══ Raw data

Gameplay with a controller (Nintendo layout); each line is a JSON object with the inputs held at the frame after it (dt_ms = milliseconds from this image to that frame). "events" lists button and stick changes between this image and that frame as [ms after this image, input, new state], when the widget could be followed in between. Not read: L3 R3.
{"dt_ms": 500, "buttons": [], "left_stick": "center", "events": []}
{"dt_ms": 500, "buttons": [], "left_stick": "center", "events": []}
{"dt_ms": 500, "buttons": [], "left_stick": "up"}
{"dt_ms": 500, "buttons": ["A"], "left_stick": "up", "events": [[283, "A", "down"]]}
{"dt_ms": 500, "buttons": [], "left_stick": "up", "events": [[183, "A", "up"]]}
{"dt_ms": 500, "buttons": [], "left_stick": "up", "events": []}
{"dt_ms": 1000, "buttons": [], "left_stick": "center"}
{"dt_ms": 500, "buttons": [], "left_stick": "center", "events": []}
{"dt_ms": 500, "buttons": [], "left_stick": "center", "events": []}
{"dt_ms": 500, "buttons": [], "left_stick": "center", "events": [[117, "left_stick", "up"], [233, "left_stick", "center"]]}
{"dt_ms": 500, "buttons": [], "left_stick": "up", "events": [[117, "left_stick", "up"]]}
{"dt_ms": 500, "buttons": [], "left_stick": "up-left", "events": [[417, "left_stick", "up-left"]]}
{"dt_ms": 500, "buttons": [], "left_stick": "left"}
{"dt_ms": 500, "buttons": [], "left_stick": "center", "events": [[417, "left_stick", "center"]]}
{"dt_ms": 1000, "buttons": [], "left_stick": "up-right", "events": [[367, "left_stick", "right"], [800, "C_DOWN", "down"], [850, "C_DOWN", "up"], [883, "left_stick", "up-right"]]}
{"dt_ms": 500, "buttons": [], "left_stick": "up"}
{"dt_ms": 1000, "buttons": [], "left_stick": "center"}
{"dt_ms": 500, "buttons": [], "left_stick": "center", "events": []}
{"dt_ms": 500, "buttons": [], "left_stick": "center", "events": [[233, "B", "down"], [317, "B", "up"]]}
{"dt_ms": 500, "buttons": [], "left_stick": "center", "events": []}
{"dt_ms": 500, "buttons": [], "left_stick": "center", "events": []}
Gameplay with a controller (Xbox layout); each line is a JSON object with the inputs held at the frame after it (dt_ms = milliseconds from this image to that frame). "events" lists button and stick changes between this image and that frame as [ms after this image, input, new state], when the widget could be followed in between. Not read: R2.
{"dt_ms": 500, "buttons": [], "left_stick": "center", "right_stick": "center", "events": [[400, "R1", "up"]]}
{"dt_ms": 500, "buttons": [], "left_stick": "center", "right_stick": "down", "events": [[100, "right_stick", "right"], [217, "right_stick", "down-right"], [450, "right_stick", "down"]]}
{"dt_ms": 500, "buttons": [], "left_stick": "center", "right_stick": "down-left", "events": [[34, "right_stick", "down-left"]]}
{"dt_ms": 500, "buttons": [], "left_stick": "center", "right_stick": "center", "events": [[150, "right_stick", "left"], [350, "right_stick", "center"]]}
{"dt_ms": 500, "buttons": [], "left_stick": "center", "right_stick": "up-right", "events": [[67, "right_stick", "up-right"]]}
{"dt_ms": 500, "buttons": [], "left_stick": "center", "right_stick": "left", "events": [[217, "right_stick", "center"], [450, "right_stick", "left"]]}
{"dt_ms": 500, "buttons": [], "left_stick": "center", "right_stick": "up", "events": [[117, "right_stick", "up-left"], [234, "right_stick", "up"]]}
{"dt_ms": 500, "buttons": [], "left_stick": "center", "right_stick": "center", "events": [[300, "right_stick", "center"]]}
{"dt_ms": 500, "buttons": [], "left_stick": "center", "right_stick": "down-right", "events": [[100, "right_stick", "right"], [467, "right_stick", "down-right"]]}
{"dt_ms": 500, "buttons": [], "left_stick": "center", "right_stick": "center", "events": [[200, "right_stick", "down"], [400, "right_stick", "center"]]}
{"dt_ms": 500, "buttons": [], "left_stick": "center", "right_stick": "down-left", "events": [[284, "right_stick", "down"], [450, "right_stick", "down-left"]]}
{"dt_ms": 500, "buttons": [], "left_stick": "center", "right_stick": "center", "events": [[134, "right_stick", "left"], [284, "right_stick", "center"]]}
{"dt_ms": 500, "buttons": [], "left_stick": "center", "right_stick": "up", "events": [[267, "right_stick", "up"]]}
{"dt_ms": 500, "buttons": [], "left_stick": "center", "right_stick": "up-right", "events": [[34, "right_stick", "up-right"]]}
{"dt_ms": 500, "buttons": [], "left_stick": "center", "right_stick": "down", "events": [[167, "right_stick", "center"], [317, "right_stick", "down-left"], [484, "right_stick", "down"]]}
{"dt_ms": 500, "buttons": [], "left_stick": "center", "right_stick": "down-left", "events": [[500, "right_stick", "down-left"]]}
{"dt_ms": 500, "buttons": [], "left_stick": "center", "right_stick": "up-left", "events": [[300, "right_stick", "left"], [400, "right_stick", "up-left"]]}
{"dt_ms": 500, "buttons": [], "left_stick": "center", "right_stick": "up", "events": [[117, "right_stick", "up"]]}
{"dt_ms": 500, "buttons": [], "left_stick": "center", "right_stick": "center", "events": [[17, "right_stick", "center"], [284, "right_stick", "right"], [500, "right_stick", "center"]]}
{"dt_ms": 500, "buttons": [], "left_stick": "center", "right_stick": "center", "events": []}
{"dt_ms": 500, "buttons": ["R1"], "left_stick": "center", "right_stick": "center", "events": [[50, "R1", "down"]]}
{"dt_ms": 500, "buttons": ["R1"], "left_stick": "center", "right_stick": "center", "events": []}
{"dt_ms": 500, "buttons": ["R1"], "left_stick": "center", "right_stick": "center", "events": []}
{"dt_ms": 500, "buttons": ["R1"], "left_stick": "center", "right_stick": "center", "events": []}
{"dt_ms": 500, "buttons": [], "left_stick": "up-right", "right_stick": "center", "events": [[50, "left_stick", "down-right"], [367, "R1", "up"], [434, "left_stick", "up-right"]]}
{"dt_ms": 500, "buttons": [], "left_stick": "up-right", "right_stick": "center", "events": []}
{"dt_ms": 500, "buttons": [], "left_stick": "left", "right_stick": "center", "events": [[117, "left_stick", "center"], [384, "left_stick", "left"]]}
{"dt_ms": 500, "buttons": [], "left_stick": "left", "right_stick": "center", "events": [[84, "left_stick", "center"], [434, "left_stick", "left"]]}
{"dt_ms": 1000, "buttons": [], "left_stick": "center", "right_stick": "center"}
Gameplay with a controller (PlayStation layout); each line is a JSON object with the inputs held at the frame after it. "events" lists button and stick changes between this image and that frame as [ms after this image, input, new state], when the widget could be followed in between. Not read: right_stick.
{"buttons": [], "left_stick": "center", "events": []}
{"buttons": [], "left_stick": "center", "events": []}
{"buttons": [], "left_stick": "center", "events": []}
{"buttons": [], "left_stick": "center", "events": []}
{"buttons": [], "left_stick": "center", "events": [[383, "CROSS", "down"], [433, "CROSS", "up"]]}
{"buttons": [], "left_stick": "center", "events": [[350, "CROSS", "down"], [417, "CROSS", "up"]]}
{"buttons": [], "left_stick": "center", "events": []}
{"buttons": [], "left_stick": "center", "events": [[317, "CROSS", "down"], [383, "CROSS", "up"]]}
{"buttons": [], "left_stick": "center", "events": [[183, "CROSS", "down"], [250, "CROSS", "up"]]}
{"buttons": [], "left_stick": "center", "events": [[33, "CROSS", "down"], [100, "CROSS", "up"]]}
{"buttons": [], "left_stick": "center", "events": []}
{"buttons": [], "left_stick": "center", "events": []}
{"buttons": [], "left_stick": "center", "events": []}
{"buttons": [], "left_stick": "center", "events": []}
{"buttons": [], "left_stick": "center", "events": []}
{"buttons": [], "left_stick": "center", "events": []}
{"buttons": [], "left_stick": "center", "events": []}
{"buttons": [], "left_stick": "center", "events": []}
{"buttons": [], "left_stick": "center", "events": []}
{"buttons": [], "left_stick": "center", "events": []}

════

Exercise description =>
Among the lines above, which contain the word "CROSS"? Copy every one.

Result of the task =>
{"buttons": [], "left_stick": "center", "events": [[383, "CROSS", "down"], [433, "CROSS", "up"]]}
{"buttons": [], "left_stick": "center", "events": [[350, "CROSS", "down"], [417, "CROSS", "up"]]}
{"buttons": [], "left_stick": "center", "events": [[317, "CROSS", "down"], [383, "CROSS", "up"]]}
{"buttons": [], "left_stick": "center", "events": [[183, "CROSS", "down"], [250, "CROSS", "up"]]}
{"buttons": [], "left_stick": "center", "events": [[33, "CROSS", "down"], [100, "CROSS", "up"]]}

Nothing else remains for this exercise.